For example, the Ad26 vaccine currently undergoing phase 3 trials from Dr. Barouch’s group is a single-shot vaccine, the only one currently in that stage of evaluation. Dr. Barouch noted, “A single-shot vaccine is more convenient and deployable and logistically feasible.” He notes that a two-shot vaccine would likely be more immunogenic and provide greater protection, but it would be less convenient to implement. The group also has a two-shot based vaccine that is expected to enter phase 3 trials.
Ongoing Technical Concerns
At the outset of vaccine development, certain technical questions were prominent, and some of these will continue to need to be addressed.
Safety is obviously a key issue during the vaccine development process and beyond. Especially at the outset, researchers had concerns about the theoretical possibility of antibody-dependent disease enhancement, a phenomenon in which previous virus contact (through natural exposure or via a vaccine) might actually worsen disease outcomes. This phenomenon has been observed in some other viruses and in in certain animal models for the related SARS-1 (SARS-CoV) virus.4 However, Dr. Barouch emphasized that such a safety concern has not emerged in animals or humans from any of the SARS-CoV-2 virus literature to date, which has been reassuring to researchers. However, this will need to be borne out through the results of clinical trials.

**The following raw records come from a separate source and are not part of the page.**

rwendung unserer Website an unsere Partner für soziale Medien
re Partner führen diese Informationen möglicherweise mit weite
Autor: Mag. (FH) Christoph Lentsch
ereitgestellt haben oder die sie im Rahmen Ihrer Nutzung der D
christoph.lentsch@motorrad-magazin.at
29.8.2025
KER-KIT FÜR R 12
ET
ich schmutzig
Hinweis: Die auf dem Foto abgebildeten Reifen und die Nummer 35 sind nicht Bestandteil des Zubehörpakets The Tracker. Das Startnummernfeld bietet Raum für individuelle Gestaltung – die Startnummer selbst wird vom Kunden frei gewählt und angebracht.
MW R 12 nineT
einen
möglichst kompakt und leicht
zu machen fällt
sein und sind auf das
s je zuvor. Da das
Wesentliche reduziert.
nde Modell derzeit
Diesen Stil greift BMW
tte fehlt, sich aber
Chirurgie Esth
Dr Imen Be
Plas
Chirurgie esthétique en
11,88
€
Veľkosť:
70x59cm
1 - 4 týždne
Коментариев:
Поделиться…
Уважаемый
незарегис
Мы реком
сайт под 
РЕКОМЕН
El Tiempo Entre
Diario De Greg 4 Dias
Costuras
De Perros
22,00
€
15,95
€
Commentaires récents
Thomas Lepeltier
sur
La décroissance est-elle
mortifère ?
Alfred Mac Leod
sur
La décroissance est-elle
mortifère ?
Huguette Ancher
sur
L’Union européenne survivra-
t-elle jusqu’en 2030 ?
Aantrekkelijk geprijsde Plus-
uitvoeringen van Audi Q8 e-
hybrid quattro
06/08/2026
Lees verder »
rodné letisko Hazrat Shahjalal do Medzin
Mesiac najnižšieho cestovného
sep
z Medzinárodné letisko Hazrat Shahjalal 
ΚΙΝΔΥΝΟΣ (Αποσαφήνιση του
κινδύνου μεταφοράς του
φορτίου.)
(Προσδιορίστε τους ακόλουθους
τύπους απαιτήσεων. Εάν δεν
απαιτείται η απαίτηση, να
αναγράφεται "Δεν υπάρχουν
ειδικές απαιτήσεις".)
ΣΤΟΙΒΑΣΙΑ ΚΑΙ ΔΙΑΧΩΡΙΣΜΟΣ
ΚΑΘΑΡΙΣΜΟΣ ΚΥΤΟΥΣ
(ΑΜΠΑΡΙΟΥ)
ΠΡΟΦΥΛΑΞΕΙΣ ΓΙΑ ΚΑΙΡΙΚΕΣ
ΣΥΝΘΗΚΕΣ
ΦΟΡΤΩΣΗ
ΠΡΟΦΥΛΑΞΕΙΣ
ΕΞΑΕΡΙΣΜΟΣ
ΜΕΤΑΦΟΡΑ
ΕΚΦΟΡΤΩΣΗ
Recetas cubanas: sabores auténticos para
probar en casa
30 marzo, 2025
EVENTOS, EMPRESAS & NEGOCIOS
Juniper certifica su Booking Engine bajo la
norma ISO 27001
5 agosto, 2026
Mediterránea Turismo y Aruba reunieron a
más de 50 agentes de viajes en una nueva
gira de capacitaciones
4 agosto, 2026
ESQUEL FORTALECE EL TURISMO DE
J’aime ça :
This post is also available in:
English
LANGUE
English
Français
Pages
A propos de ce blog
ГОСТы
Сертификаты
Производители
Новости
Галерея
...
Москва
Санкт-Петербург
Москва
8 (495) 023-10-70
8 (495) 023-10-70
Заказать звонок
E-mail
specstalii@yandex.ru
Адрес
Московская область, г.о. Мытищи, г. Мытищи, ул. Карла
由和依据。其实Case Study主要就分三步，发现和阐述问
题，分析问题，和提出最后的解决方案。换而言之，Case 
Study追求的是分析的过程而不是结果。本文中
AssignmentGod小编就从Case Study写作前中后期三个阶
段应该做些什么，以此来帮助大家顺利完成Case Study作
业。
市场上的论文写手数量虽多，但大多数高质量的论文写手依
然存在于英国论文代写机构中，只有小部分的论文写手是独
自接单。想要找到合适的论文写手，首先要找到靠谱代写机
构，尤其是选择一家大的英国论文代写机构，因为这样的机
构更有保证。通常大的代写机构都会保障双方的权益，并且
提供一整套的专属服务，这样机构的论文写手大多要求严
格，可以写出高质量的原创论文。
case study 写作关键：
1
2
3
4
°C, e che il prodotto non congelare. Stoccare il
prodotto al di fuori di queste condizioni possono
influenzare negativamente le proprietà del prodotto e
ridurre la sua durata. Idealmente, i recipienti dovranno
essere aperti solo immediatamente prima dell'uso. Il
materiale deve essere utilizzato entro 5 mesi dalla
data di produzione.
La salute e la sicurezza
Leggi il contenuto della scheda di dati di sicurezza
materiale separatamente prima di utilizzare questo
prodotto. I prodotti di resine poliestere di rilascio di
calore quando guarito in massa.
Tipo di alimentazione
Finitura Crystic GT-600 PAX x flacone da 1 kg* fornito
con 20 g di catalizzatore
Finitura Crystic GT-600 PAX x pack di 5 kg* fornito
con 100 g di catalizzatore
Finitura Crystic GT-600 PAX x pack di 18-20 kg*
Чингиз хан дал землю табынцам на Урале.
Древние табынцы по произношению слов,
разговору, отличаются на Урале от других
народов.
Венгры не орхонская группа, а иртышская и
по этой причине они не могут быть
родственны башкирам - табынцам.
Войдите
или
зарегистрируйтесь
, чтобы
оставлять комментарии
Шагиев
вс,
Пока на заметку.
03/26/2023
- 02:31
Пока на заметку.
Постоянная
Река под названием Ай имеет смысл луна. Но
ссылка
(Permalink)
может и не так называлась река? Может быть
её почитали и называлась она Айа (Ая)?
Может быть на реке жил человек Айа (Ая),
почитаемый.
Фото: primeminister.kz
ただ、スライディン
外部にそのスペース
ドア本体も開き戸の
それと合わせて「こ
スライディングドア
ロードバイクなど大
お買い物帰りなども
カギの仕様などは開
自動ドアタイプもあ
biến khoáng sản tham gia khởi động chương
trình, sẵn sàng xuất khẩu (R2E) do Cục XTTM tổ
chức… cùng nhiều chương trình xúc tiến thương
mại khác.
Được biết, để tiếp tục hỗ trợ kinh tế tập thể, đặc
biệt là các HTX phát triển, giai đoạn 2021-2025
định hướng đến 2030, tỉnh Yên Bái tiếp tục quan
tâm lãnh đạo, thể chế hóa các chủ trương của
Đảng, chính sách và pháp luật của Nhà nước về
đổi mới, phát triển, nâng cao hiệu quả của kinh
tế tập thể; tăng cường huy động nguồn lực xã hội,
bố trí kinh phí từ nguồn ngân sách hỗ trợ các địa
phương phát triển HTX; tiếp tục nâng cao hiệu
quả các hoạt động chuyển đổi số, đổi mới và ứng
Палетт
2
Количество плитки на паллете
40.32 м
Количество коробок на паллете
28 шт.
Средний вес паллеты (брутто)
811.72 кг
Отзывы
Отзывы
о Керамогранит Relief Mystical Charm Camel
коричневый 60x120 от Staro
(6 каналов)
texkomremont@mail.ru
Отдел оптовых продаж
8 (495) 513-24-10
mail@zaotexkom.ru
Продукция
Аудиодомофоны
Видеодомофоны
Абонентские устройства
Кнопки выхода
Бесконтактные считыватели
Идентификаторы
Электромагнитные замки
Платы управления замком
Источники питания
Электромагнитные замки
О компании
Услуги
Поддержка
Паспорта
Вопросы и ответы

The durability of the protection acquired by a vaccine will also be a key point of study, as it is for any vaccine. This is currently not known for any of the vaccine candidates.
Additionally, even though the virus is genetically stable compared to some other viruses, mutations may occur, leading to new virus strains. “As vaccines become implemented, there’s a possibility that there could emerge a variance of the virus that could escape the neutralizing antibody responses induced by the vaccine,” said Dr. Barouch. This would necessitate the development of new vaccines for immunological protection.
Dr. Barouch shared some insights specific to patient populations often seen by rheumatologists. He pointed out that although immunosuppressed individuals are not allowed in the current clinical trials, once a correlate of protection is known, researchers could quickly evaluate whether this population could benefit from a vaccine. He clarified that from a theoretical level, safety isn’t the concern for the vaccine his team developed, as it doesn’t use a live viral vector. “The question is whether the immune response will be blunted in people on immunosuppression,” he noted.